15
votes

Our Azure Cosmos DB collection has gotten large enough to require a partition key. In doing some reading about this, I get the impression that the best partition key is one that provides for even distribution and higher cardinality. This article from Microsoft discusses it.

Using a primary key as a partition key provides for even distribution, but a cardinality of only 1. If this is my only option, is this a bad thing? The aforementioned article gives a few examples and seems to indicate that the primary key should be used as a partition key in those instances. In the case of Azure Cosmos DB, the partitions are logical, not physical. So it wouldn't lead to having each document on its own disk, but it seems like it could lead to a bloated index.

Is using a primary key as a partition key a common practice? Are there any downsides to it?

3

3 Answers

6
votes

Actually , the choice of partition key is a question that deserves to be weighed repeatedly. Since choosing primary key to be the partition key is your only option, I just discuss some of the possible negative things as your references.

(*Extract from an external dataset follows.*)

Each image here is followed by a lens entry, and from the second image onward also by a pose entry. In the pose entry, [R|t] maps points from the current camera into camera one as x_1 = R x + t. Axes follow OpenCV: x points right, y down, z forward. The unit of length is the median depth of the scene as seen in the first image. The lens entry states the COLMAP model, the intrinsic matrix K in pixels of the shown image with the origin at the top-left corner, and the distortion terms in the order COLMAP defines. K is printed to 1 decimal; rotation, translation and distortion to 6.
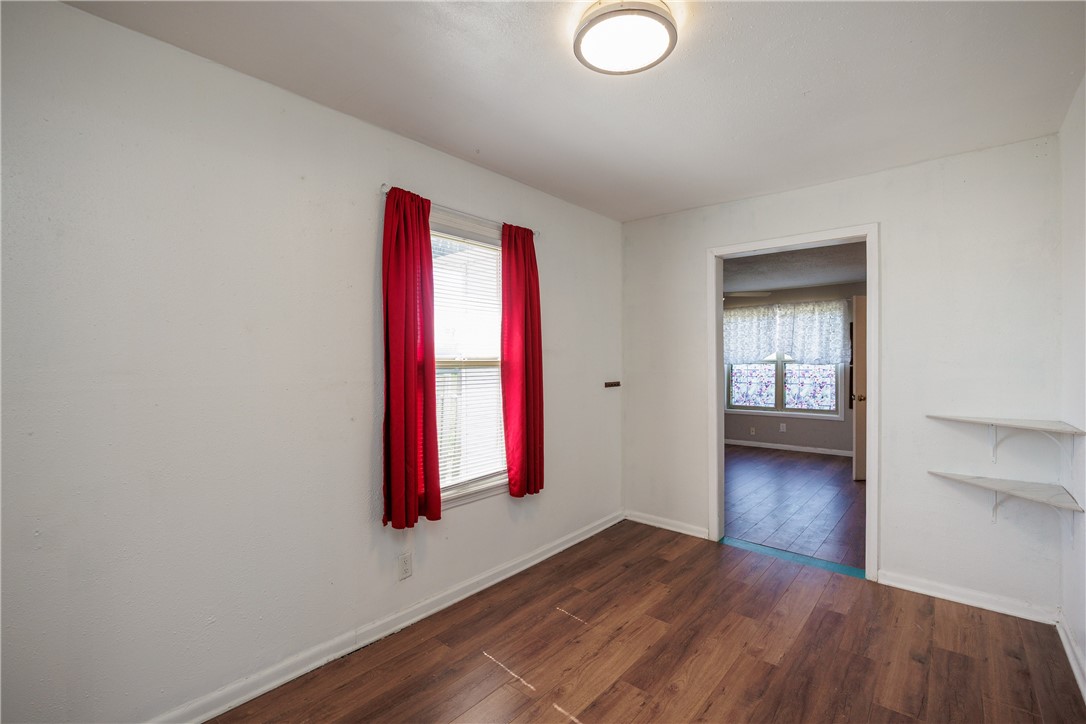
lens RADIAL K [[481.0, 0, 542.2], [0, 481.0, 364.7], [0, 0, 1]] dist [-0.015025, -0.000316]
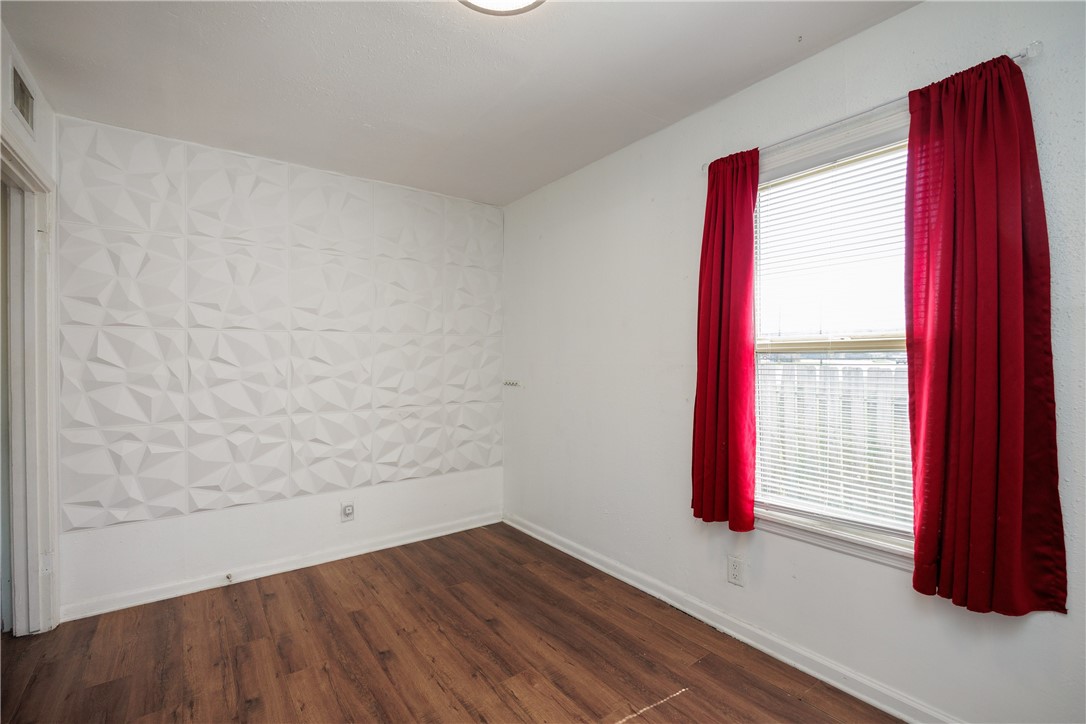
lens RADIAL K [[481.0, 0, 546.1], [0, 481.0, 363.0], [0, 0, 1]] dist [-0.015025, -0.000316]
pose [[-0.207944, 0.020023, -0.977936, 0.640323], [0.003825, 0.999799, 0.019657, 0.008119], [0.978133, 0.000347, -0.207979, 0.807125]]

In terms of performance, if your query's field is not partition key, your query will definitely reduce query performance by crossing partitions. Arguably, if the amount of data is small, it won't have much effect.

In terms of cost, cosmos db is charged primarily by storage space and RUs consumption.As you said, choosing primary key as partition key will lead more indexes storage. If mostly queries are cross-partition, it also leads more RUs consumption.

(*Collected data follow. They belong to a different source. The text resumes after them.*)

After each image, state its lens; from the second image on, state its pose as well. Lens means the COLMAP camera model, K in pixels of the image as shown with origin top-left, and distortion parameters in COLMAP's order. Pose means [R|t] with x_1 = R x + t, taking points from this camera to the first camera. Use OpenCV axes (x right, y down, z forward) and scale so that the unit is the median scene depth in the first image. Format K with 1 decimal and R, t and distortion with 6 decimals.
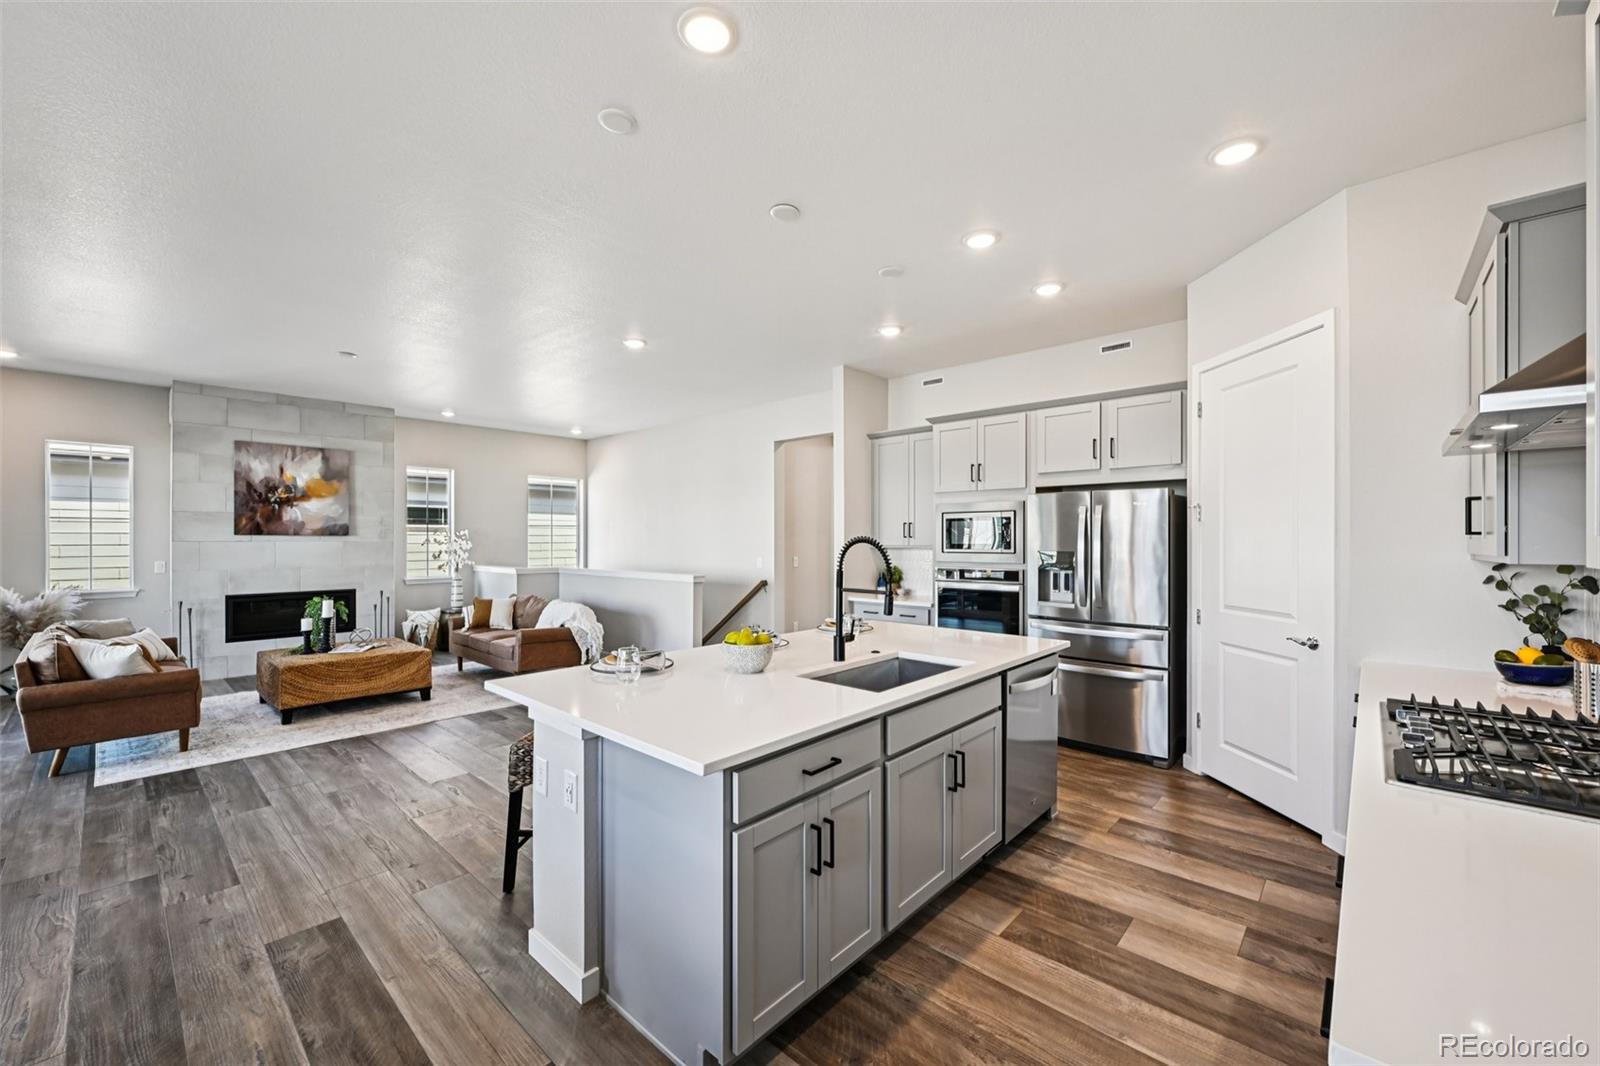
lens RADIAL K [[631.8, 0, 807.0], [0, 631.8, 540.1], [0, 0, 1]] dist [0.000384, -0.000050]
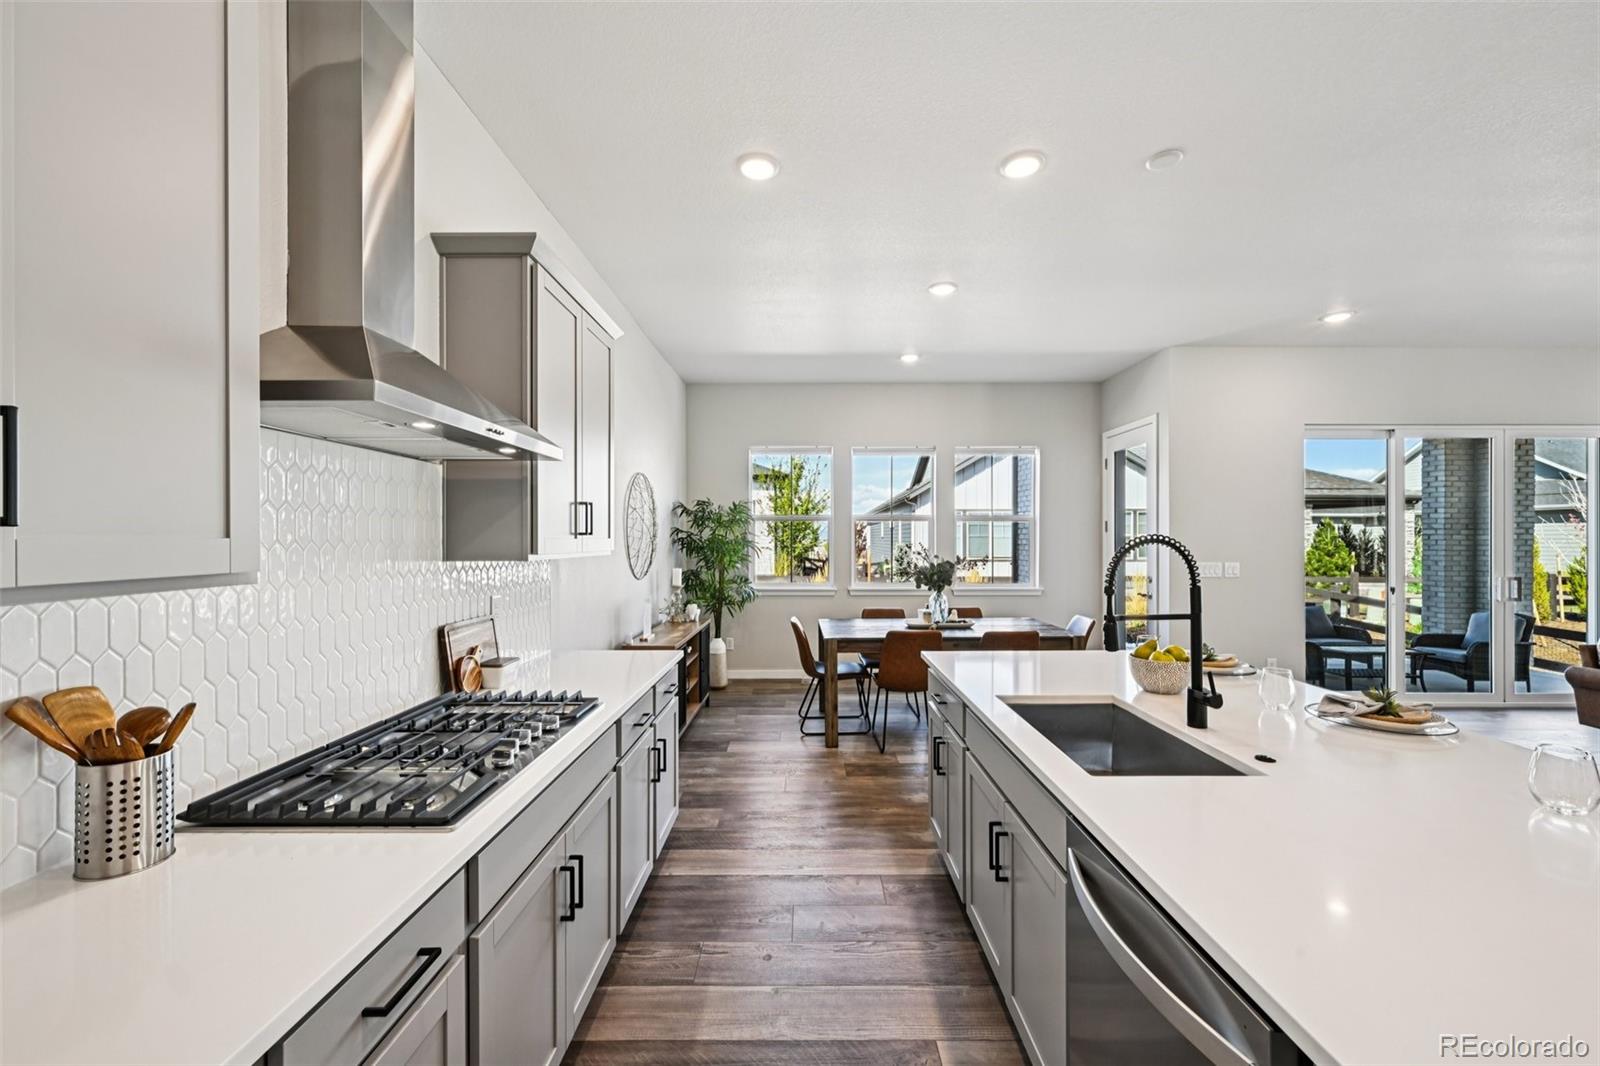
lens RADIAL K [[634.6, 0, 808.4], [0, 634.6, 544.9], [0, 0, 1]] dist [-0.001421, 0.000121]
pose [[-0.742393, 0.007690, -0.669921, 0.357483], [-0.000081, 0.999933, 0.011568, -0.001010], [0.669965, 0.008642, -0.742342, 0.556653]]
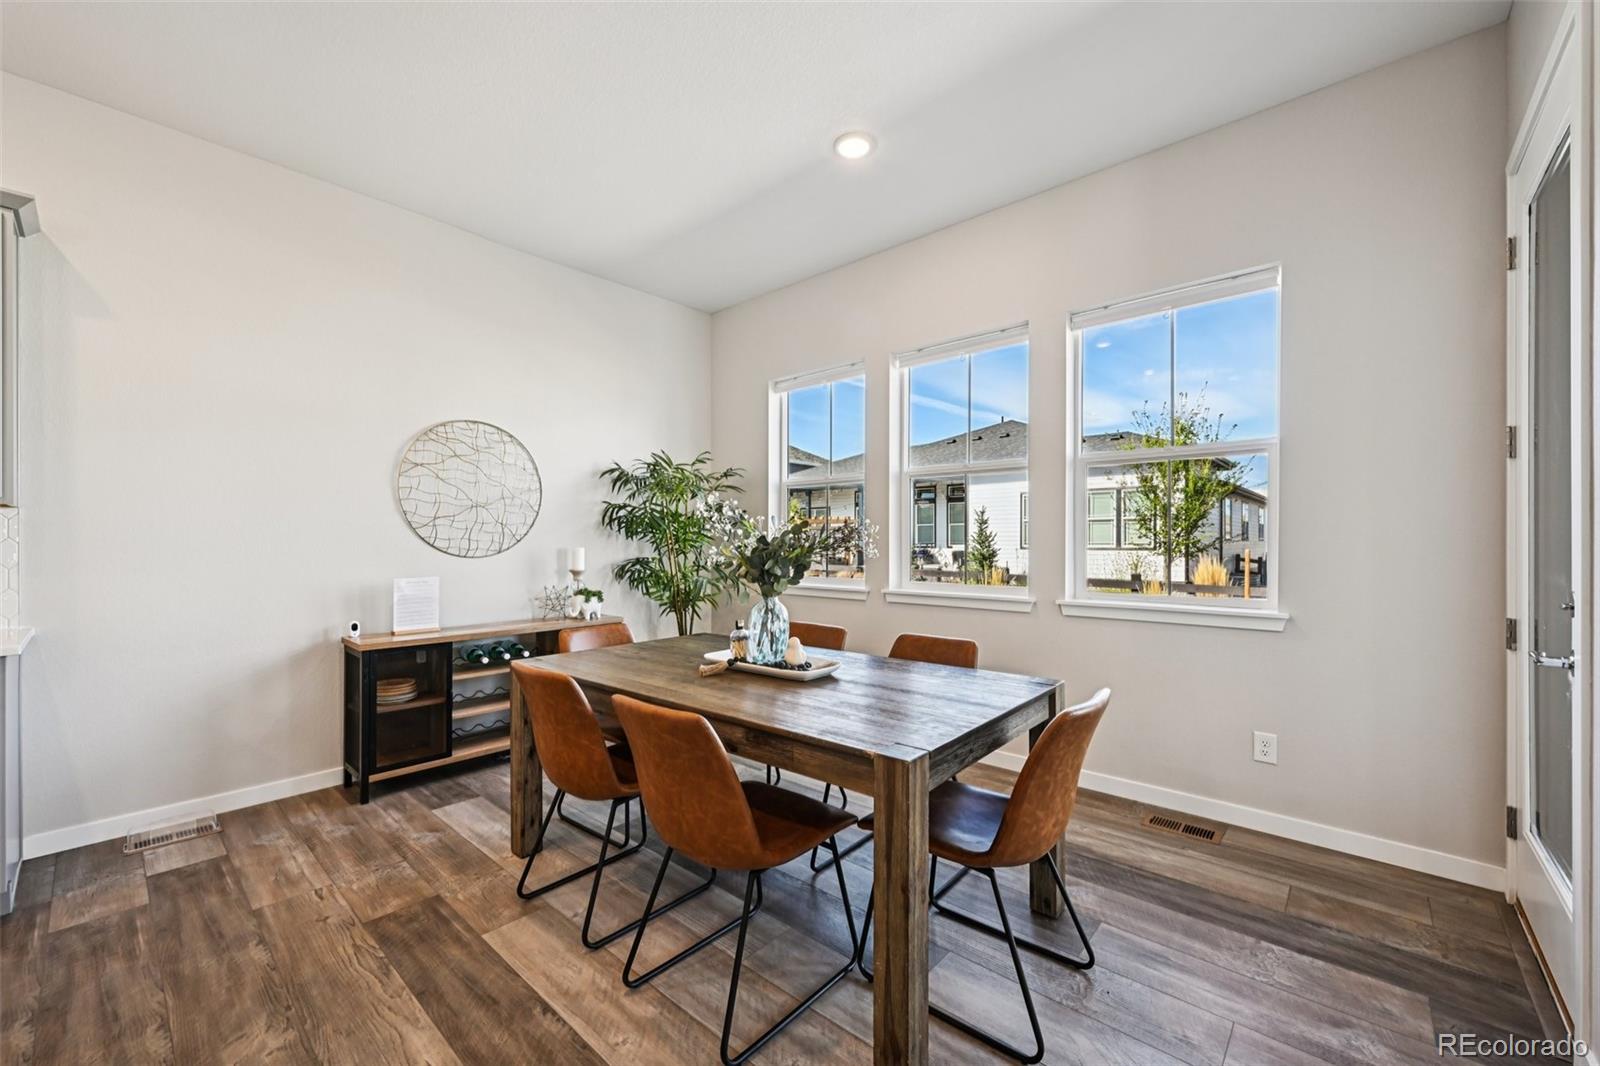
lens RADIAL K [[631.8, 0, 807.0], [0, 631.8, 540.1], [0, 0, 1]] dist [0.000384, -0.000050]
pose [[-0.999968, 0.000493, -0.007937, -0.323614], [0.000494, 1.000000, -0.000105, 0.033589], [0.007937, -0.000109, -0.999968, 0.452506]]
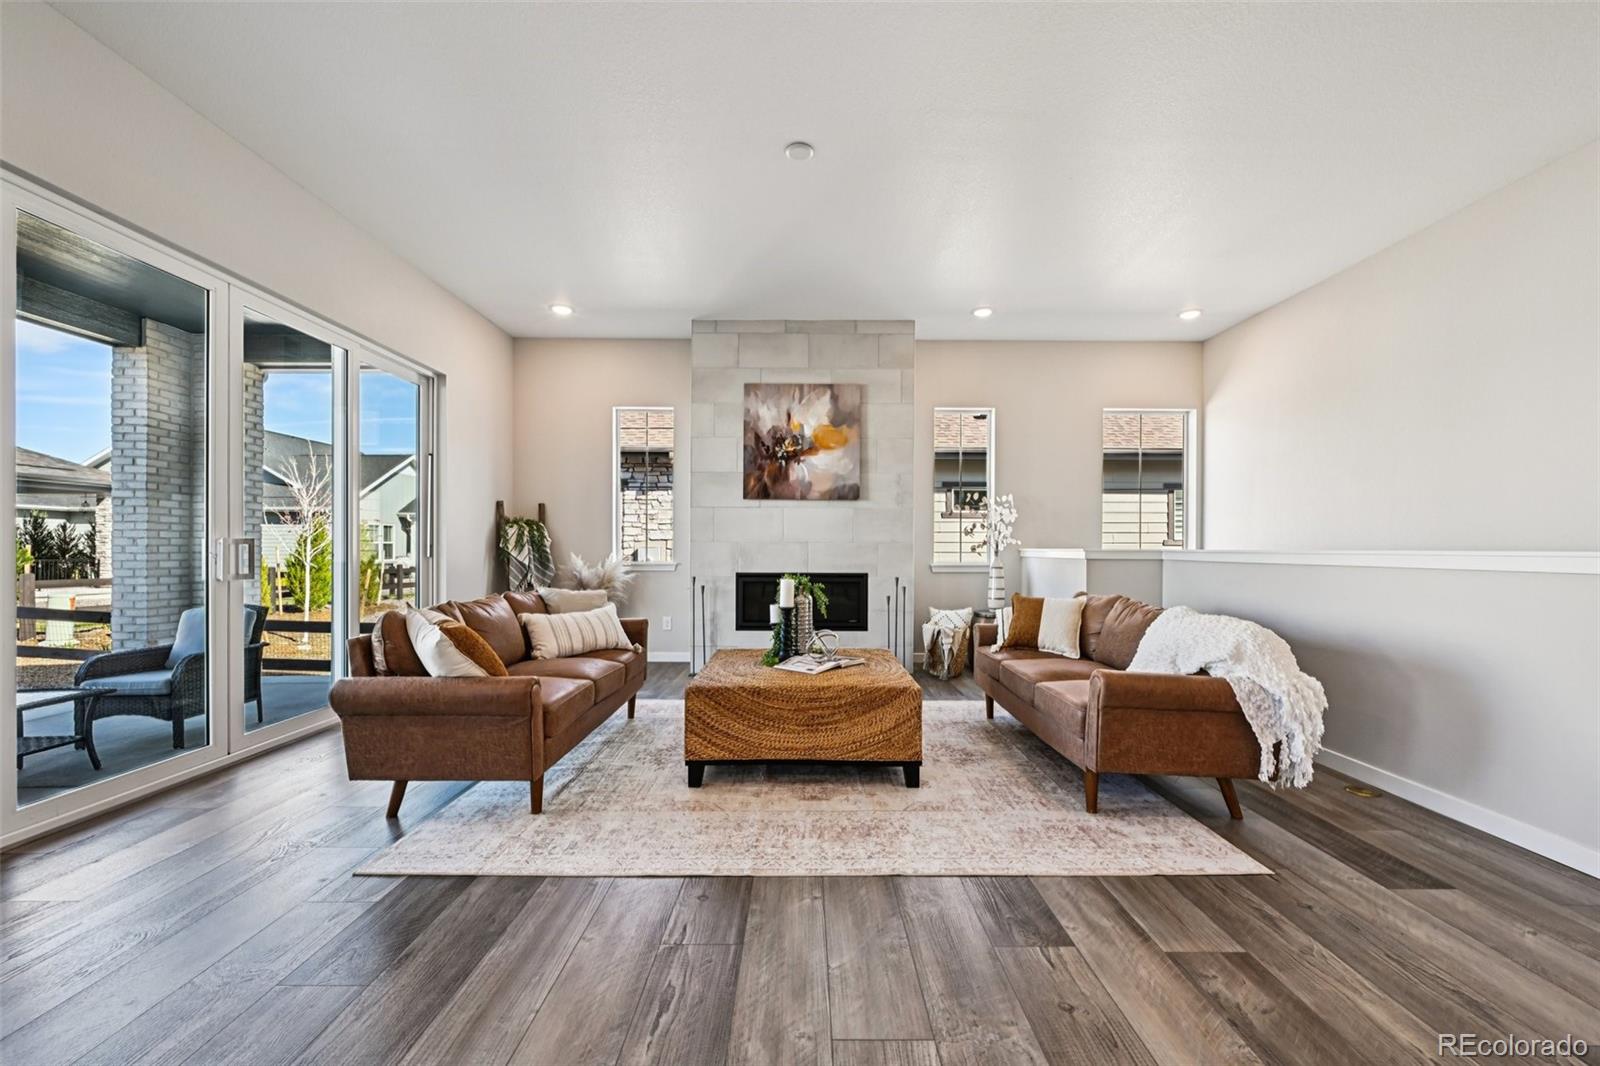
lens RADIAL K [[635.8, 0, 806.2], [0, 635.8, 545.6], [0, 0, 1]] dist [-0.001073, -0.000082]
pose [[0.669609, -0.000534, -0.742713, -0.263016], [-0.004851, 0.999975, -0.005093, 0.060201], [0.742698, 0.007013, 0.669590, 0.554158]]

In terms of using of stored procedure, triggers or UDF, you can't use cross-partition transactions via stored procedures and triggers. Because then are partitioned so that you need to specify the partition key(cardinality is only 1) when you use them.

Just note that if partition key is created, it cannot be deleted or modified later. So consider it before you choose and make sure you do the data backup.

More details, still refer to the official doc.

4
votes

No, there is no downside to it. Strive to have partition key with high cardinality. Don't worry about indexes or physical partitions etc.

You can have million of partition keys and 10 physical partitions. Physical partitions are created behind the scene by CosmosDB. You should never worry about physical partitions.

2
votes

You could say that the primary key is the safest and probably, most appropriate choice for a partition key.

It guarantees uniqueness of the value, which other than unique keys, is the only way to achieve. The distribution will be even and because the primary key will be your partition key, you will be able to use it in order to retrieve the document by reading it, instead of querying, which reduces operation speed and cost.